Скерцо с тиранозавром | страница 9



Получилась чертовски сложная фигура.

Похожая на Гордиев узел.

Потом с трудом я начал составлять памятку более молодому себе. Из углеродистой стали, обоюдоострый дамасский меч. Меч-меморандум, который разрубит научно-исследовательскую станцию «На вершине холма» на тысячи конвульсивно содрогающихся парадоксальных фрагментов.

Найми этого, уволь ту, оставь сотню молодых ученых, здоровых и способных к размножению, в прошлом, на один миллион лет до нашей эры. Ах да, и не зачинай никаких детей.

Спонсоры наши после такого набросятся на нас, как рой разъяренных ос. Неизменяемость вырвет путешествия во времени из рук человечества. Все, связанное с ними, уйдет в мертвую петлю и, исчезнув из реальности, ввергнется в дезинтеграцию квантовой неопределенности. Станция «На вершине холма» растворится в области вероятности и домыслов. Исследования и находки тысяч преданных своему делу ученых исчезнут из сферы человеческого знания. Мой сын никогда не будет ни зачат, ни рожден, ни послан бессердечно на смерть.

Все, на достижение чего я потратил целую жизнь, будет разрушено.

На мой взгляд, звучало неплохо.

Когда памятная записка была завершена, я снабдил ее пометками.

НЕОТЛОЖНО и ТОЛЬКО ДЛЯ МОИХ ГЛАЗ. А потом подготовился послать на три месяца вспять.

За спиной у меня раздался щелчок, и открылась дверь. Я повернулся всем телом в вертящемся кресле. Ко мне пришел единственный во всем мироздании человек, который мог бы остановить меня.

— Парнишка получил двадцать четыре года жизни, — сказал Старик. — Не отбирай их у него.

Подняв голову, я поглядел ему в глаза.

В мои собственные глаза.

Эти глаза завораживали меня и внушали отвращение. Они были темно-карими и гнездились среди накопившихся за целую жизнь морщин. Я работал с ним с того дня, как поступил на станцию «На вершине холма», и эти глаза по сей день оставались для меня загадкой, — совершенно непроницаемые. Они заставляли меня чувствовать себя так, как чувствует мышь под взглядом змеи.

— Не в мальчишке дело, — сказал я. — Вообще во всем.

— Я знаю.

— Я только сегодня вечером его встретил, я хочу сказать, Филиппа. Хоукингс, — он был всего лишь новый рекрут. Я едва его знал.

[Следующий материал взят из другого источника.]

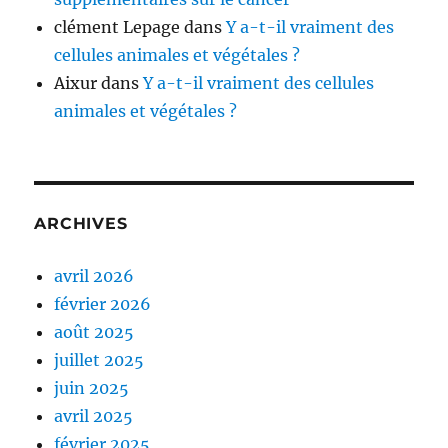
clément Lepage
dans
Y a-t-il vraiment des
cellules animales et végétales ?
Aixur
dans
Y a-t-il vraiment des cellules
animales et végétales ?
ARCHIVES
avril 2026
février 2026
août 2025
juillet 2025
juin 2025
avril 2025
février 2025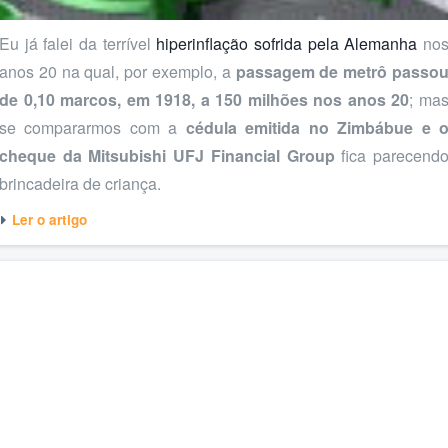
Eu já falei da terrível
hiperinflação sofrida pela Alemanha
no
anos 20 na qual, por exemplo, a
passagem de metrô passo
de 0,10 marcos, em 1918, a 150 milhões nos anos 20
; ma
se compararmos com a
cédula emitida no Zimbábue e 
cheque da Mitsubishi UFJ Financial Group
fica parecend
brincadeira de criança.
Ler o artigo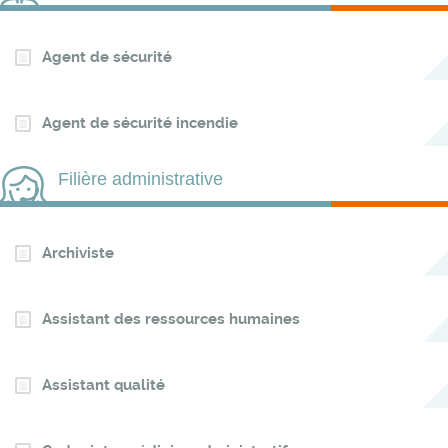
Agent de sécurité
Agent de sécurité incendie
Filière administrative
Archiviste
Assistant des ressources humaines
Assistant qualité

Старик закрыл бутылку «гленливета» и убрал ее назад в бар. А я и не заметил, что все это время пил.

— Я все забываю, каким эмоциональным был в молодости, — сказал он.

— Я вовсе не чувствую себя молодым.

— Подожди, пока доживешь до моих лет.

Не знаю наверняка, сколько лет Старику. Для тех, кто играет в эту игру, существуют медикаментозные способы продления жизни, а Старик играет в эту паршивую игру так долго, что практически уже заправляет ею. Мне известно одно: он и я — один и тот же человек.